Cropzoom pipeline
For setups where an animal is freely moving in a large arena, it’s advantageous to crop around the animal before running pose estimation. Lightning-pose calls this technique “cropzoom”. This document describes how to set up a such a pipeline.
Conceptual overview
A cropzoom pipeline consists of two lightning-pose models: a “detector model” and a “pose model”.
The detector model operates on the full image of the arena.
The pose model operates on the cropped animal.
These two models are trained and predicted like any other lightning pose model. We provide additional tools that help you compose these models:
litpose crop: Given the detector model’s predictions, crops around the animal.litpose remap: Given the pose model’s predictions and the crop bounding boxes, remaps the predictions to the original coordinate space.
For the full command-line reference for these tools, see the CLI page sections: Crop and Remap.
Training
Training involves:
Train a “detector model”
Crop training data for the pose model.
Train a “pose model”.
Inference
Inference involves:
Predict using the “detector model”
Crop the data using the above predictions
Predict on the cropped data using the “pose model”.
Remap the pose model’s predictions to the original coordinate space.
Example
This is a basic example of how you can setup a cropzoom pipeline. Paths to CSV and MP4 files below should be replaced with your files. The example is illustrative only. In reality you might be interested in making modifications to this such as:
Using different model type, backbone, image_resize_dims for your detector model and pose model. This can be accomplished using different config files for the detector and pose model.
Limiting
train_framesandmax_epochsfor testing purposes.

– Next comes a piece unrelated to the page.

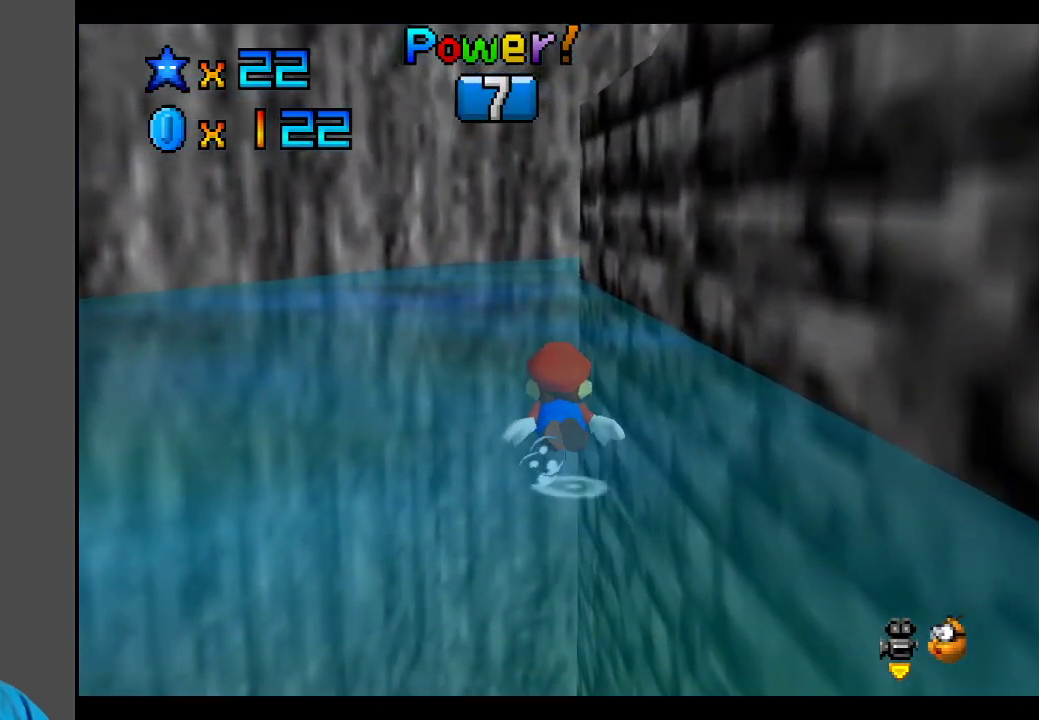
{"buttons": ["A"], "left_stick": "right", "right_stick": "center", "events": [[33, "A", "down"], [100, "left_stick", "right"], [200, "A", "up"], [300, "A", "down"], [450, "A", "up"], [500, "A", "down"]]}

We’ll use some bash variables to avoid repeating paths below:
MODEL_DIR=outputs/chickadee/cropzoom
DETECTOR_MODEL=detector_0
POSE_MODEL=pose_supervised_0
Training script
#!/bin/bash
# Train the detector model.
litpose train config.yaml --output_dir $MODEL_DIR/$DETECTOR_MODEL
# Crop data for pose model training.
litpose crop $MODEL_DIR/$DETECTOR_MODEL data/CollectedData.csv
# Train the pose model.
litpose train config.yaml --output_dir $MODEL_DIR/$POSE_MODEL \
--detector_model=$MODEL_DIR/$DETECTOR_MODEL
For command-line options of the litpose crop command used above, see the CLI Crop section.
Prediction on videos script
#!/bin/bash
litpose predict $MODEL_DIR/$DETECTOR_MODEL data/videos/test_vid.short.mp4
litpose crop $MODEL_DIR/$DETECTOR_MODEL data/videos/test_vid.short.mp4
litpose predict $MODEL_DIR/$POSE_MODEL $MODEL_DIR/$DETECTOR_MODEL/cropped_videos/cropped_test_vid.short.mp4
litpose remap $MODEL_DIR/$POSE_MODEL/video_preds/cropped_TRQ177_200624_112234_lBack.short.csv \
$MODEL_DIR/$DETECTOR_MODEL/video_preds/test_vid.short_bbox.csv
Prediction on OOD Labeled Data
Say you have new labeled data for OoD animals, at data/CollectedData_new.csv, and you want to predict on these frames as well as compute pixel error.
#!/bin/bash
litpose predict $MODEL_DIR/$DETECTOR_MODEL data/CollectedData_new.csv
litpose crop $MODEL_DIR/$DETECTOR_MODEL data/CollectedData_new.csv
litpose predict $MODEL_DIR/$POSE_MODEL \
$MODEL_DIR/$DETECTOR_MODEL/image_preds/CollectedData_new.csv/cropped_CollectedData_new.csv
litpose remap $MODEL_DIR/$POSE_MODEL/image_preds/cropped_CollectedData_new.csv/predictions.csv \
$MODEL_DIR/$DETECTOR_MODEL/image_preds/CollectedData_new.csv/bbox.csv
Limitations
Pose models do not yet support PCA Multiview loss.